Start with your doctor and see what he/she recommends. Could you get the doctor to give you a perscription (so insurance covers it) for a physical or occupational therapist? They may be able to steer you toward activities you can do with your condition.
Also ask your doctor for a recommendation for a registered dietician who can help you with your diet. It could be that 900 calories is too low and you are going into starvation mode or maybe you are not accurately getting all that you are eating. I would look for someone that is a "registered dietician" because they have to pass specific tests to become registered. Watch out for titles like "nutritionist" or "herbalist" because they often aren't regulated and anyone can call themselves that.

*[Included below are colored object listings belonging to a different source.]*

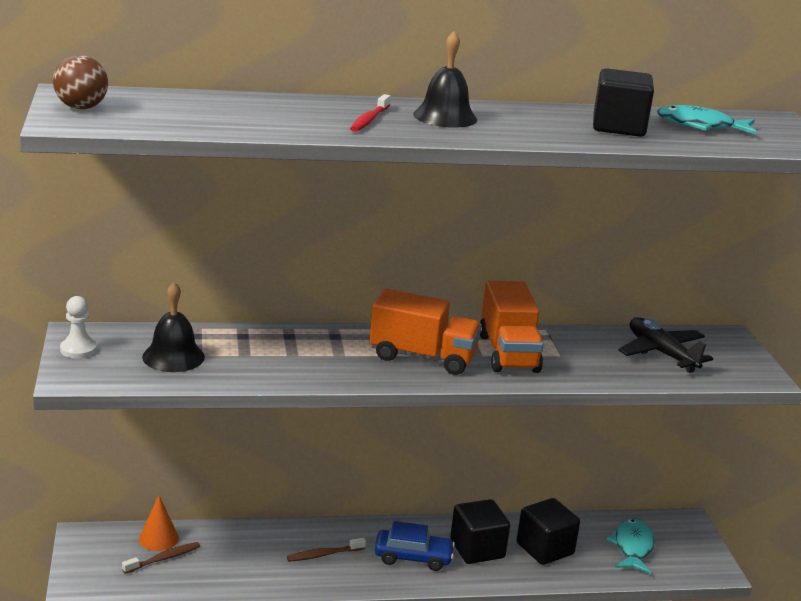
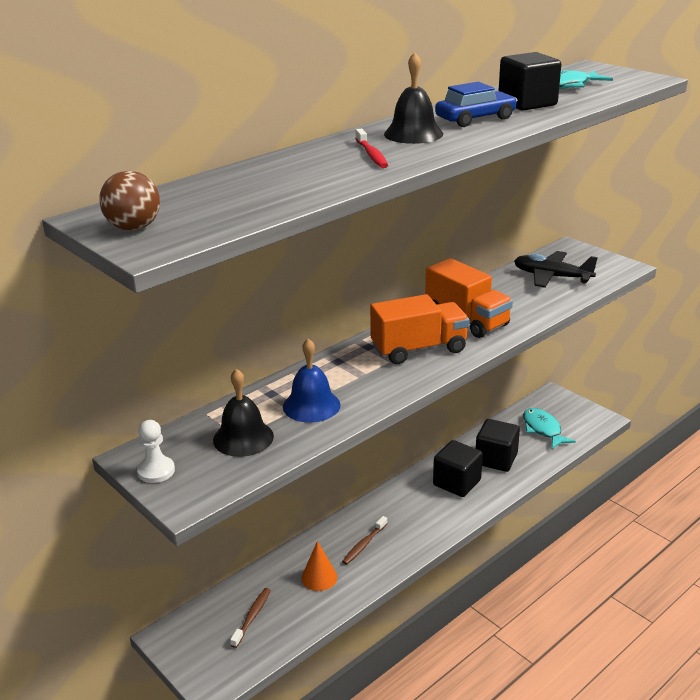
camera: 30 degrees left, 5 degrees up
orange cone [139,495,179,551] -> orange cone moved to [301,541,337,591]
blue car [375,521,455,571] -> blue car moved to [435,82,518,127]
none -> blue bell [283,339,340,423]

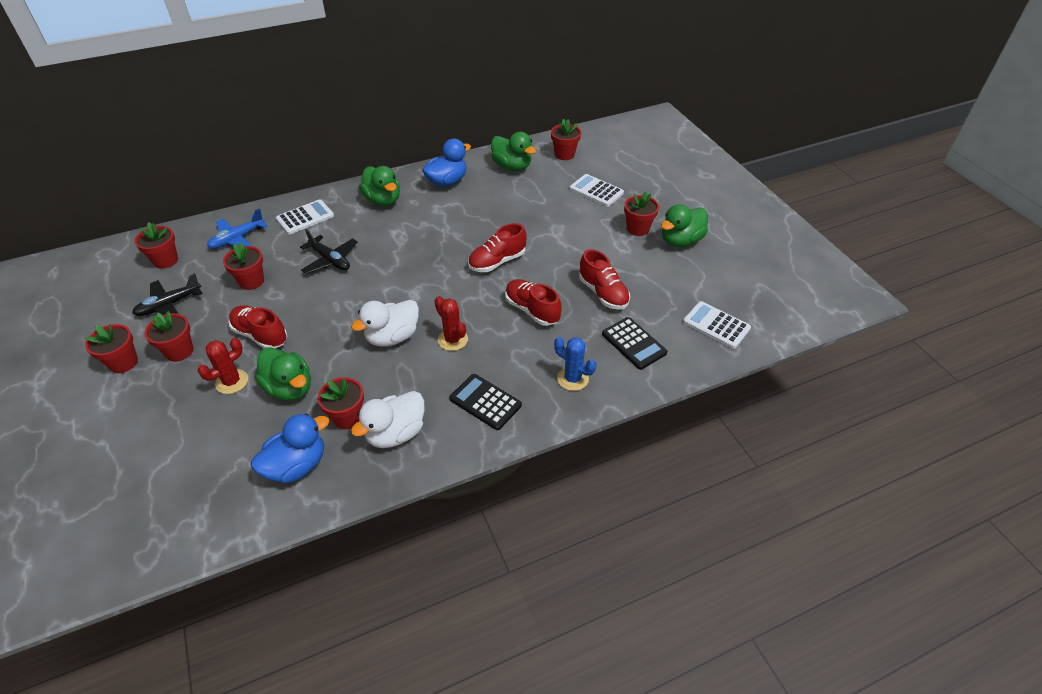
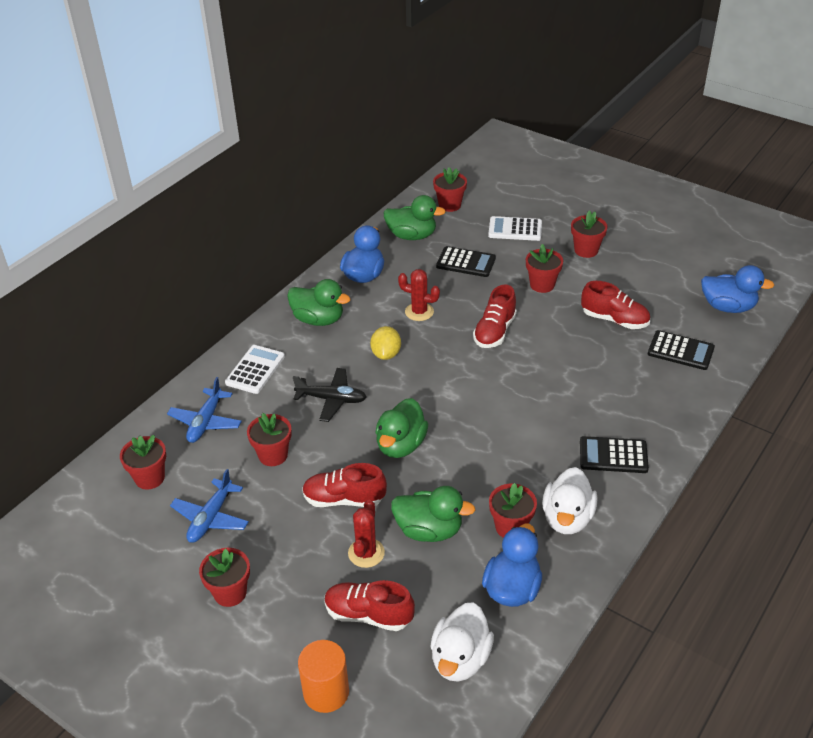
camera: 30 degrees left, 5 degrees down
black plane [132,273,203,316] -> blue plane [170,469,249,543]
red flower pot [144,311,193,362] -> red flower pot moved to [526,244,563,293]
white duck [351,300,419,347] -> white duck moved to [430,602,494,682]
red cactus [435,296,468,351] -> red cactus moved to [398,269,440,321]
red shoe [505,279,562,326] -> red shoe moved to [325,580,415,631]
blue cactus [554,337,596,391] -> none
green duck [661,204,708,247] -> green duck moved to [375,398,428,458]
white calculator [683,301,751,349] -> blue duck [701,265,774,313]
none -> orange cylinder [298,640,349,713]
none -> yellow lemon [370,326,401,360]
none -> black calculator [436,246,496,277]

At least in Colorado, I think that is true.
Walking and swimming, pilates, yoga, and leisure biking are all great ways to get outside.
hi, I'm thinking you could add weight training to your activities, do it at a pace that dont radically increase your heart rate, building more muscle is supposed to burn more calories.

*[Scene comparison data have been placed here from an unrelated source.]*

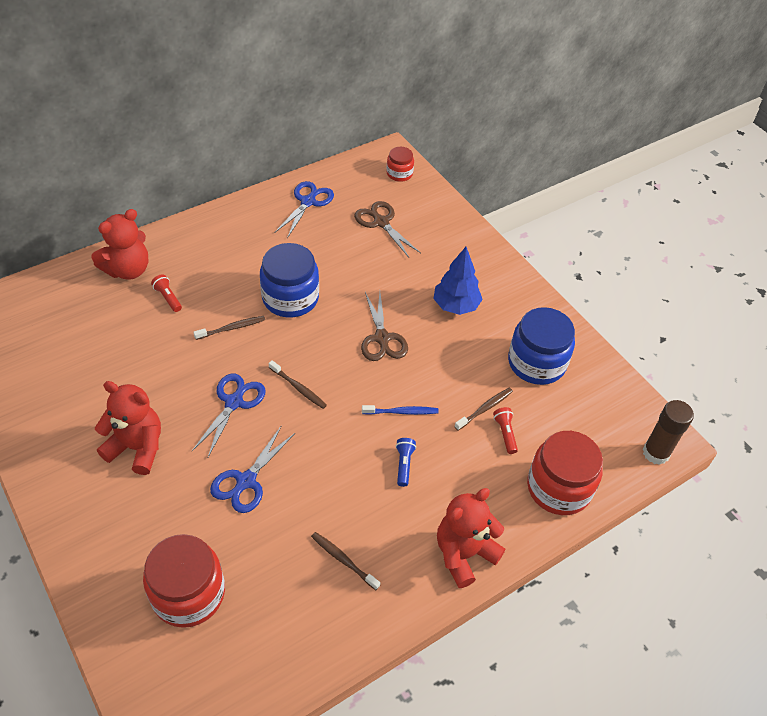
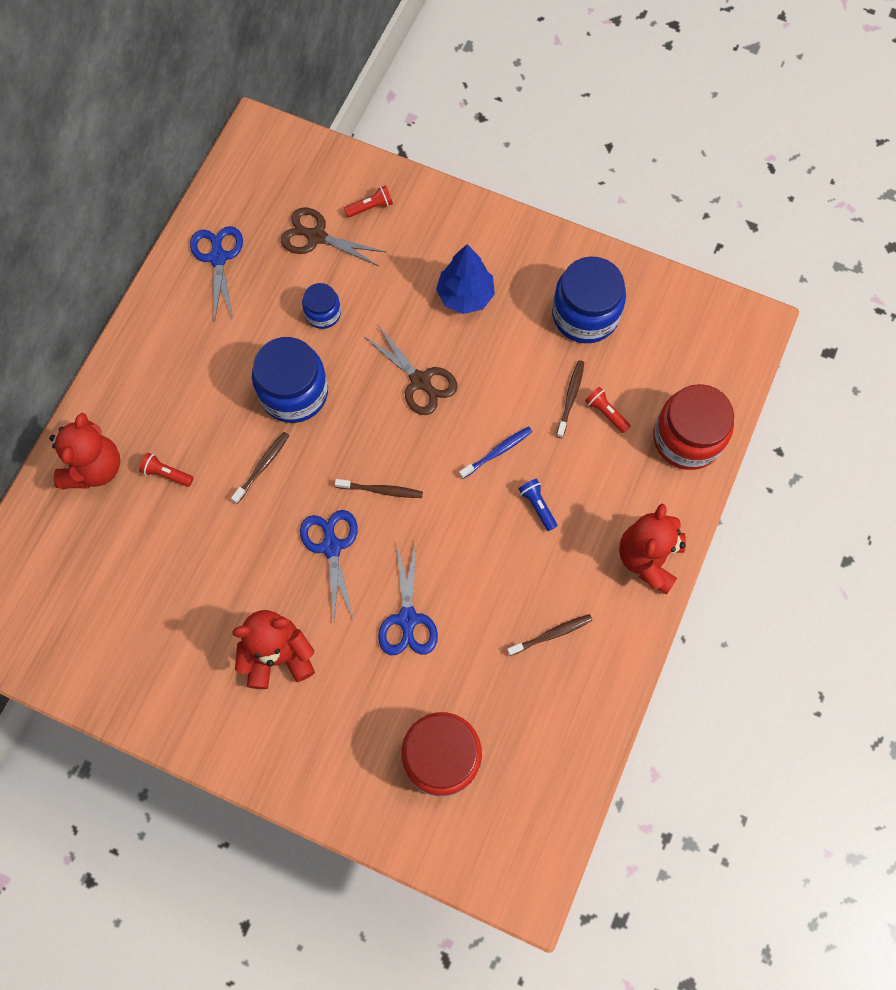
camera: 30 degrees left, 20 degrees up
brown toothbrush [311,532,380,590] -> brown toothbrush turned 150 degrees clockwise [507,614,593,656]
red jar [387,147,414,182] -> none
brown glue stick [643,400,694,465] -> none
none -> blue jar [302,283,341,329]
none -> red flashlight [344,185,393,217]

Good Luck, we're all pulling for you.
Walking is also good, but find the pace that is best for your condition.
Insulin resistance is very prevalent today. This is when the insulin amounts stay high. Insulin was meant to ebb and recede, like the tide. Then there's leptin resistance. Leptin is another hormone regulated by our fat tissue. Ideally, it will signal to the body when it's OK to burn the fat stores and turn off appetite. But, if you have leptin resistance, that signal doesn't get through the blood brain barrier.
There are a few things a person can do if these two hormones get out of whack. The first thing is to minimize the amount of processed starches and sugars in the diet. That's hard for a lot of people to pull off because it means little or no pasta, processed cereals (but steel cut oats is OK), no sugar, honey, syrup, no soda, no chips, etc... Basically, stick to the low glycemic index foods, the more whole food the better. Second, do not eat a bunch of small meals throughout the day. Instead eat 2 to 3 meals, and one snack. Third, don't eat for at least 3 hours before bed, and don't eat first thing upon waking (the idea is to carry your overnight "fast" out as long as possible. So basically, you are eating all your meals within about a 6 hour window. Fourth, sleep at least 7 to 8 hours a night. Good sleep is imperative to weight loss. Fifth, don't eat things like fruit all alone, instead, combine it with a fat or protein, which slows down the rate that the sugar hits you system and minimizes how high the blood glucose rises. Be very careful choosing low fat or no fat foods, because often they have added more sugars to them and a higher carbohydrate amount. We need carbohydrates to operate efficiently, but today we just eat way too many, and carbs drive insulin which drives fat storage.
Good luck to you on your journey. I hope you can find a way to exercise and eat well for optimum health.